Risale-i Nur hakikatlerini bir bütün olarak değerlendirmek, Risale-i Nur’un bir dersinin, başka bir Risalede daha geniş izahı veya açılımı varsa o dersleri de nazara alarak, o mesele hakkında fikir beyan etmek gerektir. Risale-i Nur’un siyasî-içtimâî hayatımıza ait derslerinin doğru anlaşılması buna bağlıdır. Bediüzzaman Said Nursî, İslâmiyet lehine ne zaman ne gerekli ise onu yapmış, her şeye lüzumu derecesinde ehemmiyet vermiştir.
Bediüzzaman Hazretlerinin aşağıdaki ifadeleri siyasî-içtimâî hayatımıza dair Risale-i Nur’da belirtilen hakikatlerin bir özeti niteliğindedir.
İşte o hakikat:
“Otuz beş senedir ki siyaseti bırakmıştım ve Nurculara da ‘Bırakınız!’ diyordum. Sebebi, siyaset ihlâsı kırar.

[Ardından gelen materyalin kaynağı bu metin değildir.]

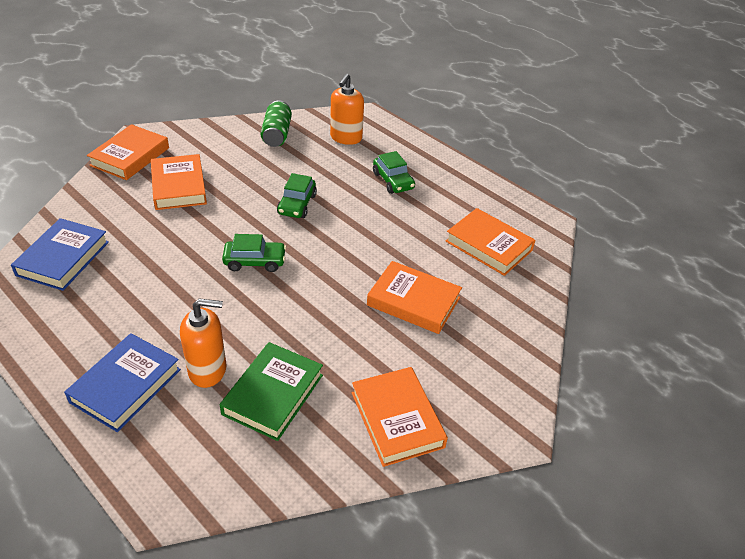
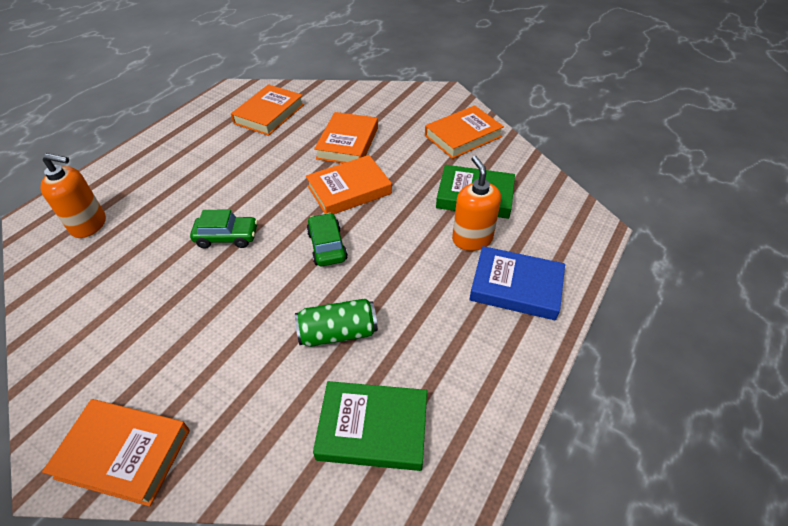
camera: 100 degrees left, 5 degrees up
blue book [11,218,109,291] -> green book [313,381,427,471]
orange book [151,154,207,210] -> orange book moved to [306,155,392,214]
green can [261,100,292,147] -> green can moved to [295,298,378,347]
green car [373,151,415,194] -> none

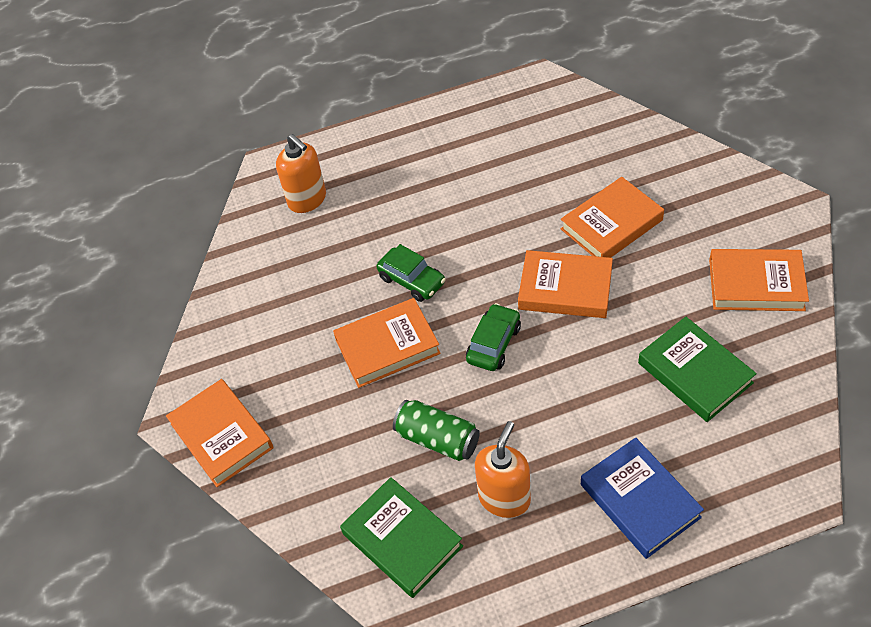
camera: 45 degrees right, 5 degrees up
orange book [231,84,304,136] -> orange book moved to [333,298,441,388]
orange soap dispenser [452,156,501,251] -> orange soap dispenser moved to [475,421,531,518]

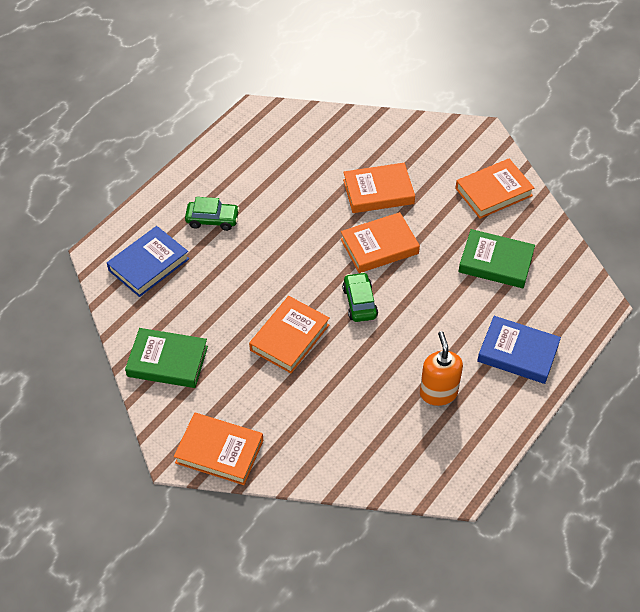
camera: 40 degrees left, 0 degrees up
orange soap dispenser [276,134,326,213] -> blue book [107,226,189,297]
green book [340,477,463,598] -> green book moved to [125,328,208,388]
green car [376,244,446,302] -> green car moved to [185,197,240,231]
green can [393,400,480,461] -> none
orange book [561,177,664,258] -> orange book turned 60 degrees clockwise [343,163,415,213]

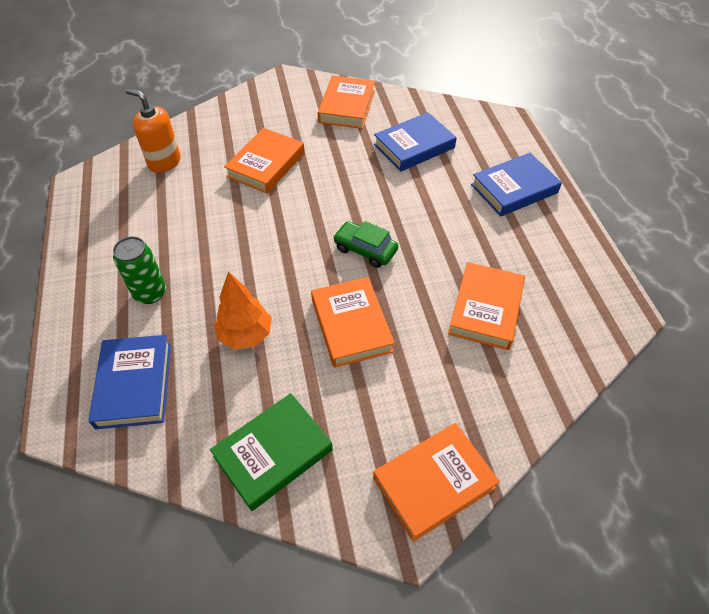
camera: 50 degrees left, 0 degrees up
green car [185,197,240,231] -> green can [113,236,166,304]
orange book [341,212,420,273] -> orange book moved to [448,262,525,350]
orange soap dispenser [420,331,463,406] -> orange soap dispenser moved to [125,88,181,173]
green book [458,229,535,288] -> blue book [374,112,457,172]
none -> orange tree [214,271,272,350]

Fakat şimdi hissettim ki, bazı münafıklar dindarları perde yapıp dini siyasete alet; sonra da siyaseti dinsizliğe alet etmeye çalıştıklarından safdil dindarların hatırı için bir-iki defa siyasete baktım…” (Beyanat ve Tenvirler)

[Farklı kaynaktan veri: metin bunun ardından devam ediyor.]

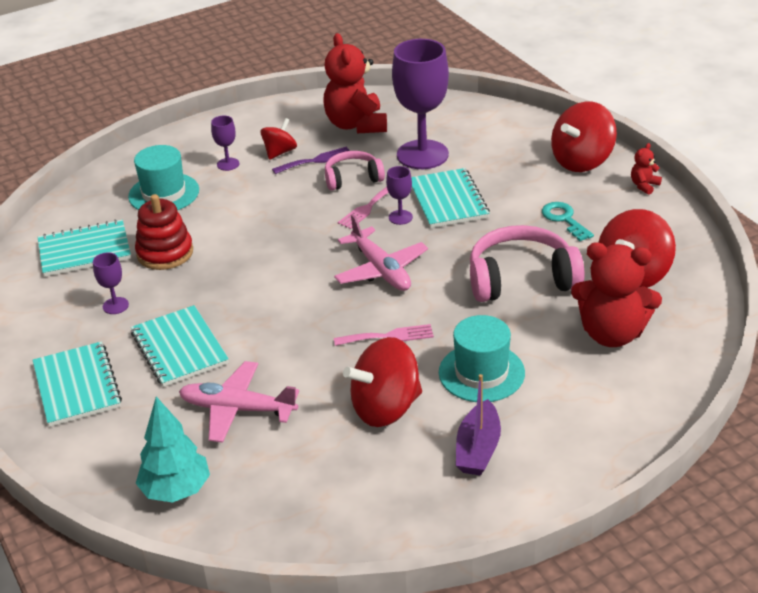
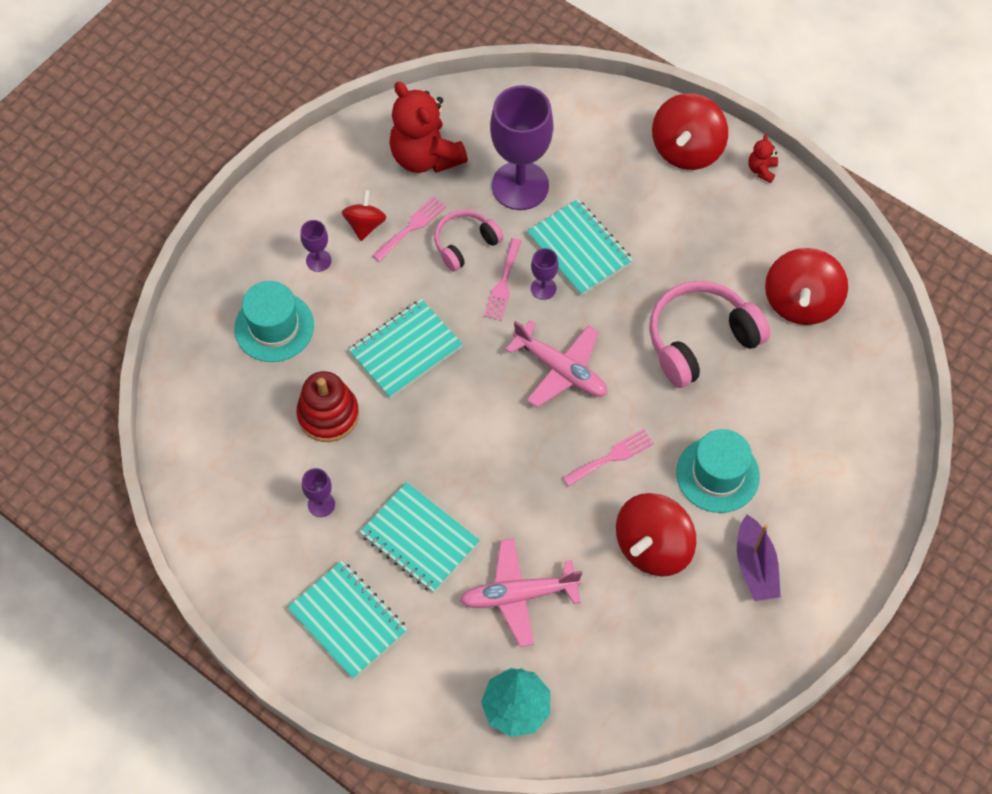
camera: 25 degrees left, 25 degrees up
turquoise notebook [37,219,131,277] -> turquoise notebook moved to [349,299,463,398]
purple fork [272,147,349,174] -> pink fork [372,196,446,262]
turquoise key [542,202,594,241] -> none
red teddy bear [571,242,662,347] -> none

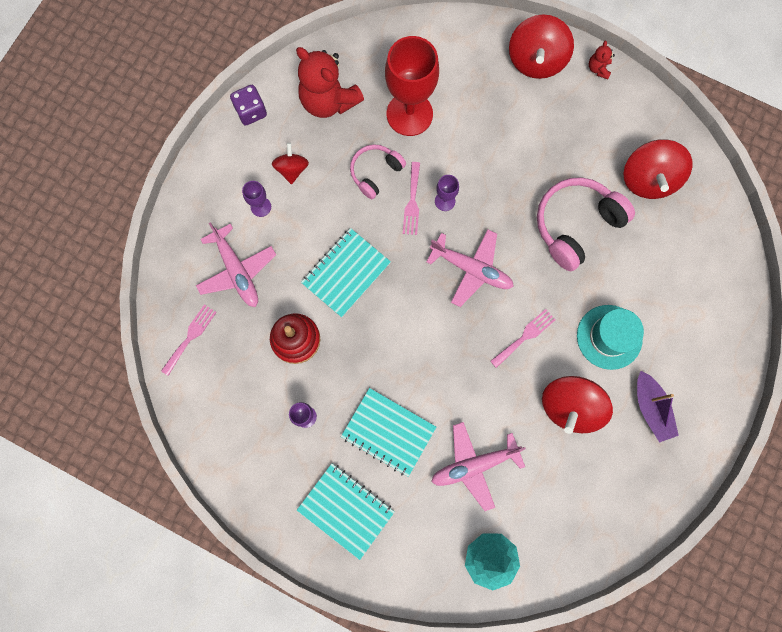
camera: 10 degrees left, 15 degrees up
turquoise hat [234,281,314,362] -> pink plane [196,222,276,307]
pink fork [372,196,446,262] -> pink fork moved to [161,304,217,376]
purple goblet [490,85,553,210] -> red goblet [385,36,439,136]
turquoise notebook [527,199,633,296] -> none
none -> purple dice [230,85,267,126]

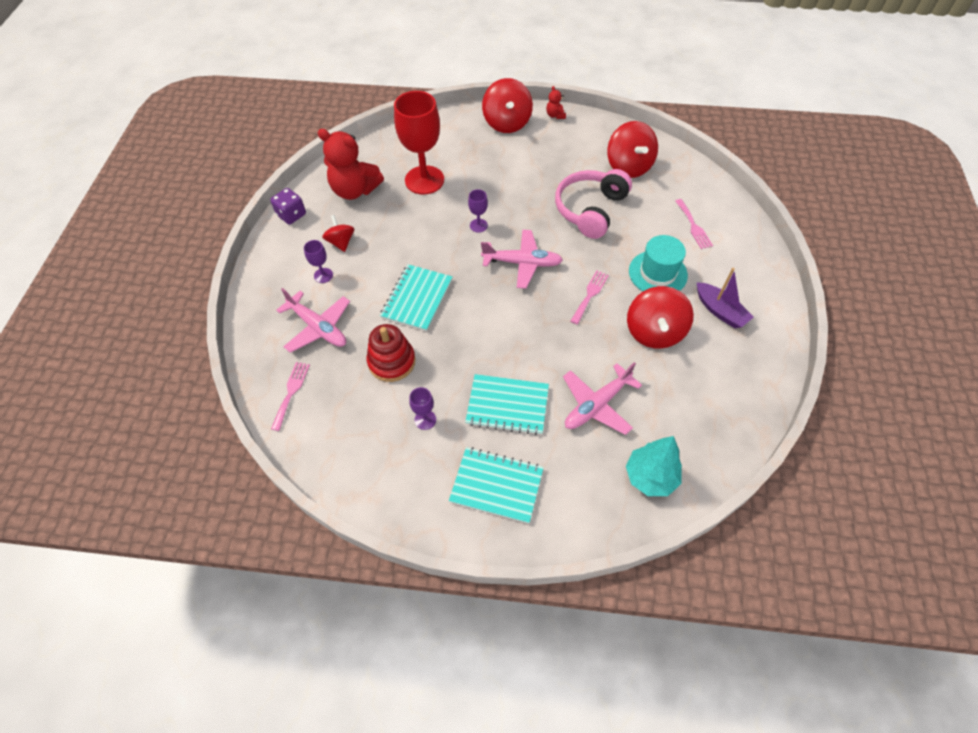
camera: 20 degrees left, 20 degrees down
pink headphones [350,144,406,199] -> none
pink fork [403,162,420,235] -> pink fork moved to [675,199,713,249]

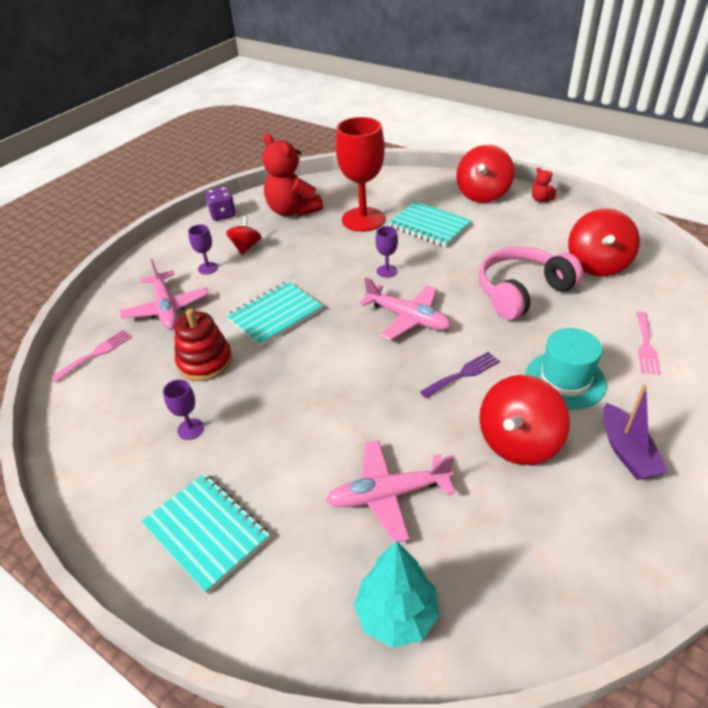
camera: 30 degrees right, 15 degrees down
turquoise notebook [465,374,549,435] -> turquoise notebook moved to [388,201,472,247]
red teddy bear [546,86,566,119] -> red teddy bear turned 60 degrees counterclockwise [532,168,557,202]
pink fork [571,271,609,324] -> purple fork [420,352,500,398]

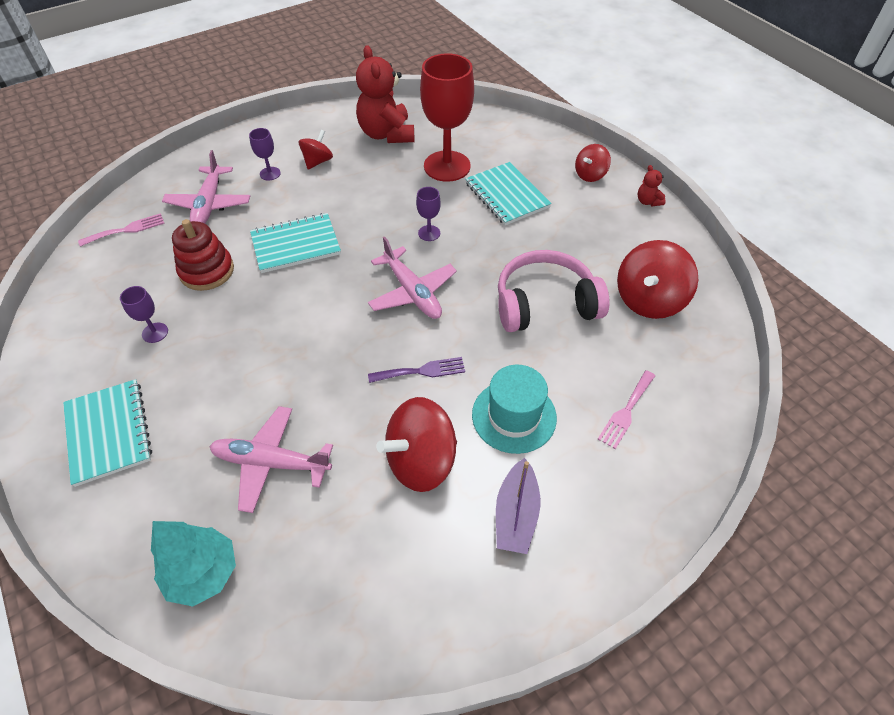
camera: 20 degrees right, 10 degrees up
purple dice [205,187,236,221] -> none
red spinning top [456,145,514,203] -> red spinning top [575,144,611,182], size x0.57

Evet, Bediüzzaman Hazretleri kimin için siyasete baktığını bu hakikatte belirtiyor. Fıtratlarının gereği olarak, İslâmiyet’e zarar verme isteği ve hevesinde olan bazı münafıkların, dindarları perde yaparak, yani onları kullanarak, dini siyasete alet ettireceğini, bu sayede o münafıkların kendi zararlı fikirlerini daha kolay yerleştirecekleri anlaşılmaktadır.
Bediüzzaman bu hale karşı duyarsız kalmamış, bu dehşetli planı deşifre ederek, akim bırakmaya çalışmıştır.
Bu hakikatlerin devamında “…İttihatçıların bir kısmındaki gizli farmasonlara muarız ve manen bizimle, yani İttihad-ı Muhammedi ile müttefik olan Ahrar Fırkası yine otuz beş sene sonra dirildi, yine uyandı. Birden şeair-i İslâmiyenin başında olan ezan-ı Muhammedi’yi, farmasonların zincirlerini kırıp ilan etmesiyle…” (A.g.e.) diyerek, farmasonların rahatsız olduğu siyaset tarzını belirtmekte, otuz beş senelik fikrî takibinin nedenini izah etmektedir. Farmasonların işine yarayan siyaset tarzına açıklık getiren ve buna karşı dindarları uyandıran Bediüzzaman, farmasonların zincirlerini kıracak siyaset tarzını da belirterek, dindarları zihin kargaşasından kurtarmıştır. Ahrarlar, farmasonlara muarız ve manen Risale-i Nur hakikatlerine taraftardırlar.
Evet, Bediüzzaman’ın tarîk-ı siyaseti (siyaset yolu, tarzı) göstermesi, siyasetçilik hesabına değil, İslâmiyet hesabınadır. Risale-i Nur Külliyatının bütünü bunu göstermektedir.